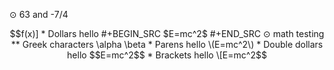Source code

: ⊙ 63 and -7/4

\[f(x)]

* Dollars
hello 

#+BEGIN_SRC
$E=mc^2$
#+END_SRC

⊙ math testing
** Greek characters
\alpha \beta

* Parens
hello \(E=mc^2\)
* Double dollars
hello $$E=mc^2$$
* Brackets
hello \[E=mc^2\]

□ □ □ □

- _What is needed_: For your answer, write out the data exactly and drop every picture.

- _Answer area_:
Source code

: ⊙ 63 and -7/4

\[f(x)]

* Dollars
hello 

#+BEGIN_SRC
$E=mc^2$
#+END_SRC

⊙ math testing
** Greek characters
\alpha \beta

* Parens
hello \(E=mc^2\)
* Double dollars
hello $$E=mc^2$$
* Brackets
hello \[E=mc^2\]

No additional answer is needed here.